# Improper integral

I would like to know the value of the following improper integral: $$\int \limits_{-\infty}^{\infty}\frac{2x}{1+x^2}dx$$

as the function $f(x)=\displaystyle\frac{2x}{1+x^2}$ satisfies $f(-x)=-f(x)$ can I immediately conclude that the integral is equal to zero?

Thank you in advance for any suggestion.

• This looks as if it might be an attempt to calculate the mean of a Cauchy distribution. If so, then it cannot be calculated – Henry Mar 8 '11 at 23:56

The Cauchy principal value of your integral is defined to be $$\lim_{a \to \infty} \int_{-a}^a {2x \over 1+x^2} \: dx$$ and this is zero by symmetry. So there is a sense in which the answer is $0$. However, if we let the limits go to infinity at different rates then we can make this integral "equal" whatever we want; for example, for any positive real constant $k$, $$\lim_{a \to \infty} \int_{-a}^{ka} {2x \over 1+x^2} \: dx = \lim_{a \to \infty} \log \left( {1+k^2 a^2 \over 1+a^2} \right) = 2 \log k.$$ Basically, since there is infinitely much area between this curve and the $x$-axis both in the first and third quadrants, we have to be careful about how we arrange things in order to make them "cancel out"; this is why we just throw up our hands and say that the integral doesn't converge.
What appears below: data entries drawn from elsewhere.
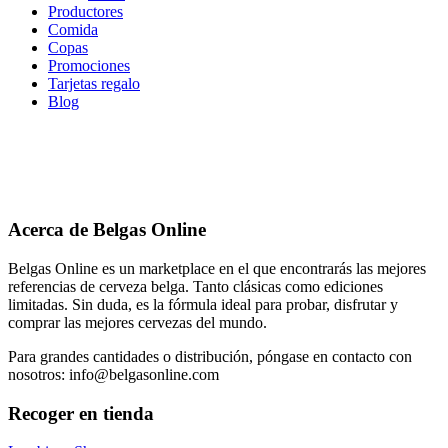
Productores
Comida
Copas
Promociones
Tarjetas regalo
Blog
Acerca de Belgas Online
Belgas Online es un marketplace en el que encontrarás las mejores
referencias de cerveza belga. Tanto clásicas como ediciones
limitadas. Sin duda, es la fórmula ideal para probar, disfrutar y
comprar las mejores cervezas del mundo.
Para grandes cantidades o distribución, póngase en contacto con
nosotros: info@belgasonline.com
Recoger en tienda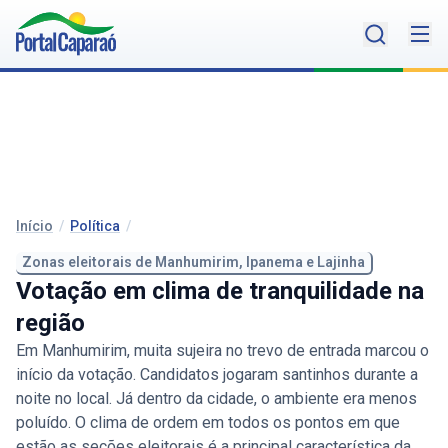
Início
/
Política
/
Zonas eleitorais de Manhumirim, Ipanema e Lajinha
Votação em clima de tranquilidade na
região
Em Manhumirim, muita sujeira no trevo de entrada marcou o
início da votação. Candidatos jogaram santinhos durante a
noite no local. Já dentro da cidade, o ambiente era menos
poluído. O clima de ordem em todos os pontos em que
estão as seções eleitorais é a principal característica da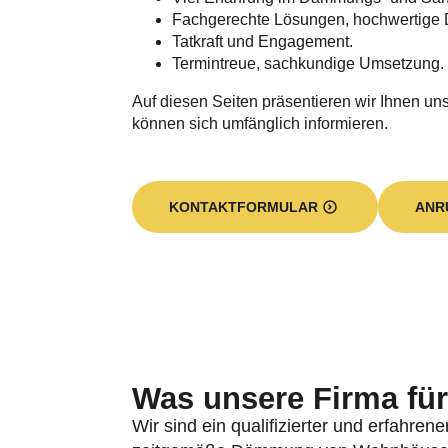
Fachgerechte Lösungen, hochwertige 
Tatkraft und Engagement.
Termintreue, sachkundige Umsetzung.
Auf diesen Seiten präsentieren wir Ihnen unse
können sich umfänglich informieren.
KONTAKTFORMULAR
ANR
Was unsere Firma für 
Wir sind ein qualifizierter und erfahren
You can't conclude that the integral is zero. What you can conclude though is that the Cauchy principal value is zero. The integral is defined as below. $$\int_{-\infty}^{\infty} \frac{2x}{1+x^2} dx = \lim_{R_1 \rightarrow - \infty, R_2 \rightarrow \infty} \int_{R_1}^{R_2} \frac{2x}{1+x^2} dx = \lim_{R_1 \rightarrow - \infty} \int_{R_1}^c \frac{2x}{1+x^2} dx + \lim_{R_2 \rightarrow \infty} \int_{c}^{R_2} \frac{2x}{1+x^2} dx$$ where $c \in \mathbb{R}$.
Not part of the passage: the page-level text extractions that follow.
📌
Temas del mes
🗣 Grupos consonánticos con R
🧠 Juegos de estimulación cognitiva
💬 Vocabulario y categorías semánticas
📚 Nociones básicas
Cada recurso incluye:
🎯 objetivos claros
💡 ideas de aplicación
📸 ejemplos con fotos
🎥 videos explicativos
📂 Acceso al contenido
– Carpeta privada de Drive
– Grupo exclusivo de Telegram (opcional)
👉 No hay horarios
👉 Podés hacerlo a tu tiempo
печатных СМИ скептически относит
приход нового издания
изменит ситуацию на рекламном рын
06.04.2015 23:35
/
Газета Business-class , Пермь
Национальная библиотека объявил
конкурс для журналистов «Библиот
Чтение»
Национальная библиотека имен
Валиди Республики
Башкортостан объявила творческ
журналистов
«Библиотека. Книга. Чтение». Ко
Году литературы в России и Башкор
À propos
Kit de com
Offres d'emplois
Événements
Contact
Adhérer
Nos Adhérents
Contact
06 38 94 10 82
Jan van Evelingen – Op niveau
Unless both the integrals are finite, you cannot make sense of the integral since you will get something "like $(-\infty) + (+ \infty$)"
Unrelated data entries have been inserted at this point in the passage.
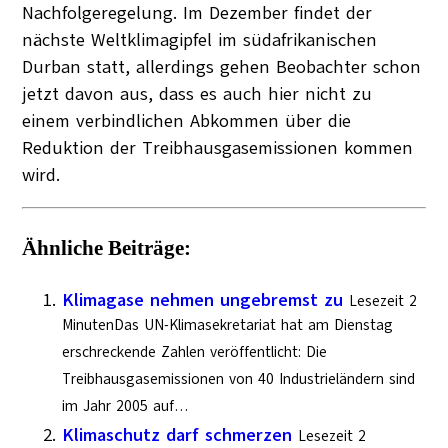
Nachfolgeregelung. Im Dezember findet der
nächste Weltklimagipfel im südafrikanischen
Durban statt, allerdings gehen Beobachter schon
jetzt davon aus, dass es auch hier nicht zu
einem verbindlichen Abkommen über die
Reduktion der Treibhausgasemissionen kommen
wird.
Ähnliche Beiträge:
Klimagase nehmen ungebremst zu
Lesezeit 2
MinutenDas UN-Klimasekretariat hat am Dienstag
erschreckende Zahlen veröffentlicht: Die
Treibhausgasemissionen von 40 Industrieländern sind
im Jahr 2005 auf…
Klimaschutz darf schmerzen
Lesezeit 2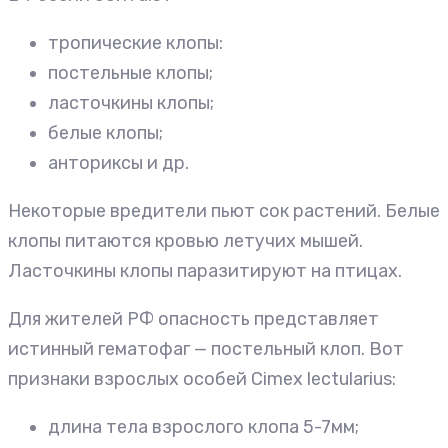
тропические клопы:
постельные клопы;
ласточкины клопы;
белые клопы;
анториксы и др.
Некоторые вредители пьют сок растений. Белые
клопы питаются кровью летучих мышей.
Ласточкины клопы паразитируют на птицах.
Для жителей РФ опасность представляет
истинный гематофаг — постельный клоп. Вот
признаки взрослых особей Cimex lectularius:
длина тела взрослого клопа 5-7мм;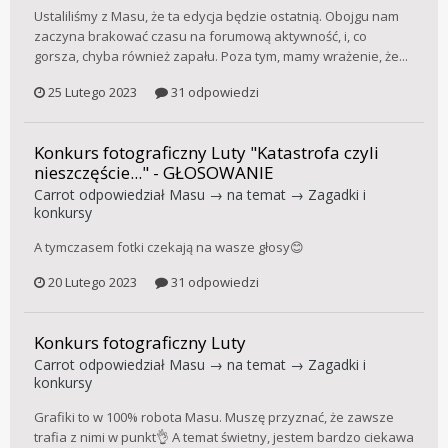
Ustaliliśmy z Masu, że ta edycja będzie ostatnią. Obojgu nam
zaczyna brakować czasu na forumową aktywność, i, co
gorsza, chyba również zapału. Poza tym, mamy wrażenie, że...
25 Lutego 2023
31 odpowiedzi
Konkurs fotograficzny Luty "Katastrofa czyli
nieszczęście..." - GŁOSOWANIE
Carrot
odpowiedział
Masu
→ na temat →
Zagadki i
konkursy
A tymczasem fotki czekają na wasze głosy😊
20 Lutego 2023
31 odpowiedzi
Konkurs fotograficzny Luty
Carrot
odpowiedział
Masu
→ na temat →
Zagadki i
konkursy
Grafiki to w 100% robota Masu. Muszę przyznać, że zawsze
trafia z nimi w punkt👌 A temat świetny, jestem bardzo ciekawa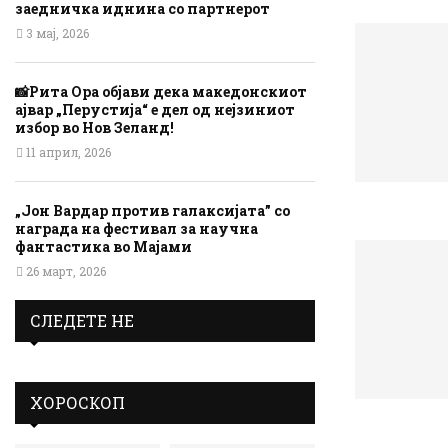
заедничка иднина со партнерот
3 мај, 2026
📸Рита Ора објави дека македонскиот
ајвар „Перустија“ е дел од нејзиниот
избор во Нов Зеланд!
11 април, 2026
„Јон Вардар против галаксијата” со
награда на фестивал за научна
фантастика во Мајами
26 март, 2026
СЛЕДЕТЕ НЕ
ХОРОСКОП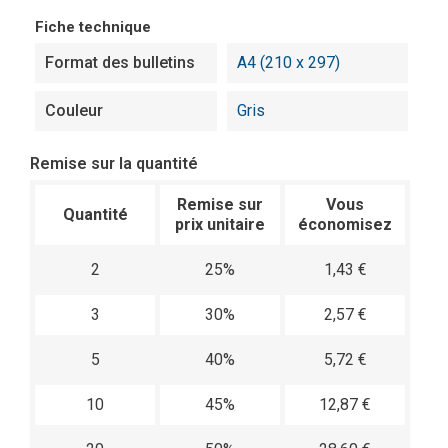
Fiche technique
Format des bulletins
A4 (210 x 297)
Couleur
Gris
Remise sur la quantité
Remise sur
Vous
Quantité
prix unitaire
économisez
2
25%
1,43 €
3
30%
2,57 €
5
40%
5,72 €
10
45%
12,87 €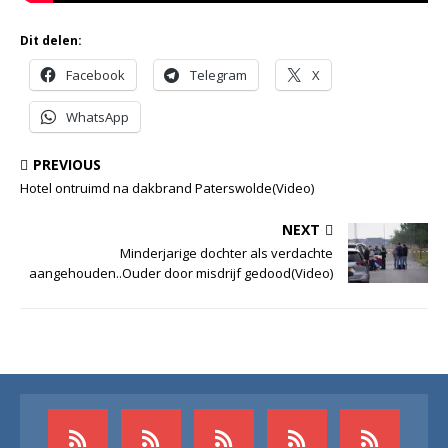
Dit delen:
Facebook
Telegram
X
WhatsApp
PREVIOUS
Hotel ontruimd na dakbrand Paterswolde(Video)
NEXT
Minderjarige dochter als verdachte
aangehouden..Ouder door misdrijf gedood(Video)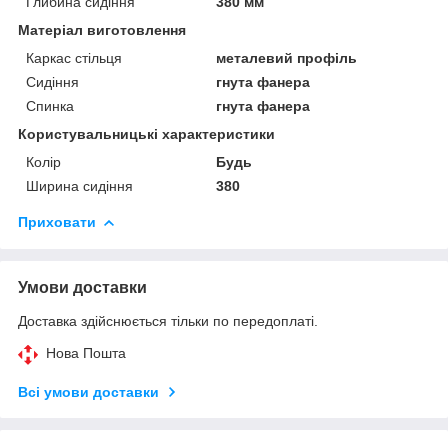
Глибина сидіння
380 мм
Матеріал виготовлення
Каркас стільця
металевий профіль
Сидіння
гнута фанера
Спинка
гнута фанера
Користувальницькі характеристики
Колір
Будь
Ширина сидіння
380
Приховати
Умови доставки
Доставка здійснюється тільки по передоплаті.
Нова Пошта
Всі умови доставки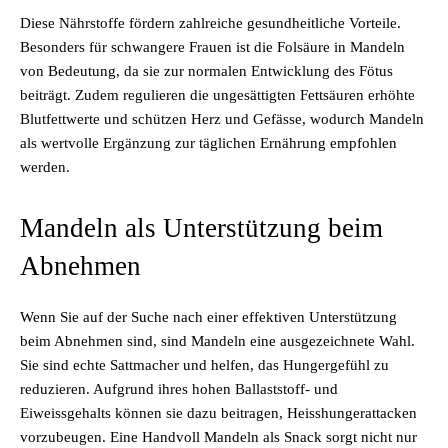
Diese Nährstoffe fördern zahlreiche gesundheitliche Vorteile.
Besonders für schwangere Frauen ist die Folsäure in Mandeln
von Bedeutung, da sie zur normalen Entwicklung des Fötus
beiträgt. Zudem regulieren die ungesättigten Fettsäuren erhöhte
Blutfettwerte und schützen Herz und Gefässe, wodurch Mandeln
als wertvolle Ergänzung zur täglichen Ernährung empfohlen
werden.
Mandeln als Unterstützung beim
Abnehmen
Wenn Sie auf der Suche nach einer effektiven Unterstützung
beim Abnehmen sind, sind Mandeln eine ausgezeichnete Wahl.
Sie sind echte Sattmacher und helfen, das Hungergefühl zu
reduzieren. Aufgrund ihres hohen Ballaststoff- und
Eiweissgehalts können sie dazu beitragen, Heisshungerattacken
vorzubeugen. Eine Handvoll Mandeln als Snack sorgt nicht nur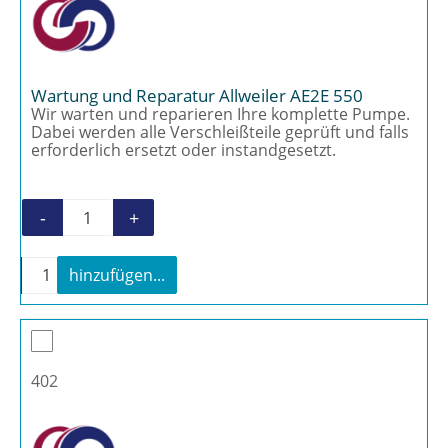
Wartung und Reparatur Allweiler AE2E 550
Wir warten und reparieren Ihre komplette Pumpe.
Dabei werden alle Verschleißteile geprüft und falls
erforderlich ersetzt oder instandgesetzt.
-
+
Wartung und Reparatur Allweiler AE2E 550 
-
+
hinzufügen...
Wartung und Reparatur Allweiler AE2E 550 Menge
402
However note that if $R_1 \rightarrow -\infty$ and $R_2 \rightarrow \infty$ at the same pace i.e. $R_2 = -R_1 = R$, then it is called the Cauchy principal value and is zero.

This improper integral does not exist. It falls off like $1/x$ and that is not integrable. What you note works if you can show that it converges.

Now I have taken the definition as computing the integral from $a$ to $b$ and send $a$ to negative infinity and then $b$.

If you send them to infinity at the same time, then the integral is zero by what you have noted. You can also note that the indefinite integral of your integrand is equal to $\ln(1 + x^2)$.